▶ Excerpt to read:
★ ★ ★
The United States will play Iran for only the second time in World Cup history on Tuesday. The game will be laced with a political undercurrent amid civil unrest in Iran and a major row over how their flag was displayed by the US team on social media, but pre-match tensions do not even compare to what unfolded in Lyon at the 1998 World Cup. It was billed as 'The Mother of all Games'.
Background and build-up
The 1979 revolution in Iran had resulted in the US-backed Shah regime fleeing the country and Ayatollah Ruhollah Khomeini becoming leader of the new republic. Shah, who was accused of committing crimes against Iranian citizens, was granted entry to the USA.
The new Iranian government denounced America, referring to it as ‘the great Satan’ and, in November '79, a group of young Iranian militants stormed the US embassy in Tehran and took more than 50 people hostage. This lasted for 444 days and the US subsequently severed diplomatic ties (watch video below). The US also provided support to Saddam Hussein’s Iraq regime during their eight-year war with Iran.
★ ★ ★
Data entries:
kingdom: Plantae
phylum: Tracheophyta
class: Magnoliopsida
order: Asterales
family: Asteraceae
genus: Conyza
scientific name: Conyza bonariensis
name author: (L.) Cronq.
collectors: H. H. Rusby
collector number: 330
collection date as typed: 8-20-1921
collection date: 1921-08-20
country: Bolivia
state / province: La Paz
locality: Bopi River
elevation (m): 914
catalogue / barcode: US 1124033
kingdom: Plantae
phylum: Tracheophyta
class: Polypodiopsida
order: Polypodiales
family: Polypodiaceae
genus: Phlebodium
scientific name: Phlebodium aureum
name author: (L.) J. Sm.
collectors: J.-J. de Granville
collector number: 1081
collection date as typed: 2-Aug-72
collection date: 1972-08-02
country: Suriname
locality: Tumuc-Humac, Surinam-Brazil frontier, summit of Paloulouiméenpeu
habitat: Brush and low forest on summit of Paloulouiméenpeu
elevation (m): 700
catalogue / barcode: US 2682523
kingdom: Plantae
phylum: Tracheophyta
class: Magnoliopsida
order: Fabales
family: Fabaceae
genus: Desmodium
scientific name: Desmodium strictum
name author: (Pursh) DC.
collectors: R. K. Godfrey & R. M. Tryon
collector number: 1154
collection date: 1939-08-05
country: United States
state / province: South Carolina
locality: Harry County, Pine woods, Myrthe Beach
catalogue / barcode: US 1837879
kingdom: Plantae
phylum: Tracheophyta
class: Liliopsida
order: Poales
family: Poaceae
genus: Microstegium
★ ★ ★
▶ Tasks:
(1) Rewrite the stretch of rows from the line containing "elevation (m): 914" through the line containing "country: Suriname", substituting "authority" for "name author" and keeping everything else unchanged.
(2) Proceed with the article on the US–Iran World Cup rivalry, picking up right after its last sentence.

▶ Exercise answers:
(1)
elevation (m): 914
catalogue / barcode: US 1124033
kingdom: Plantae
phylum: Tracheophyta
class: Polypodiopsida
order: Polypodiales
family: Polypodiaceae
genus: Phlebodium
scientific name: Phlebodium aureum
authority: (L.) J. Sm.
collectors: J.-J. de Granville
collector number: 1081
collection date as typed: 2-Aug-72
collection date: 1972-08-02
country: Suriname

(2)
Club football was not re-established in Iran until 1989, and 1998 would be the first time they qualified for the World Cup in two decades. Mehrdad Masoudi, an Iranian working for Fifa at the 1998 World Cup, says “people were dancing in the streets, openly drinking alcohol” in Tehran after they beat Australia to qualify. “The Revolutionary Guard didn't do anything about it because they were also so happy,” he adds.
After Iran were then drawn against the United States, the mood was summed up by the Iranian striker Khodadad Azizi. “We will not lose” he said, before referencing the Iran-Iraq war: “Many families of martyrs are expecting us to win. We will win for their sake.”
Fifa was desperate that the game should not be overshadowed by the political tensions and appointed a Swiss referee, Urs Maier, as a sign of neutrality.
Bill Clinton, the US President, videotaped a message to the Iranian people saying that he hoped the game "can be another step toward ending the estrangement between our nations" (watch video below) but there were public pre-match tensions over a movie screened on French television called ‘Not Without My Daughter’. Iranians felt that it showed them in a bad light – striker Ali Daei called it “a lie” – but US defender Alexi Lalas praised the film.
A major security operation was being rolled out, with plain-clothes police officers deployed at the USA’s team training sessions and hotel amid reports that they were being targeted by radical groups.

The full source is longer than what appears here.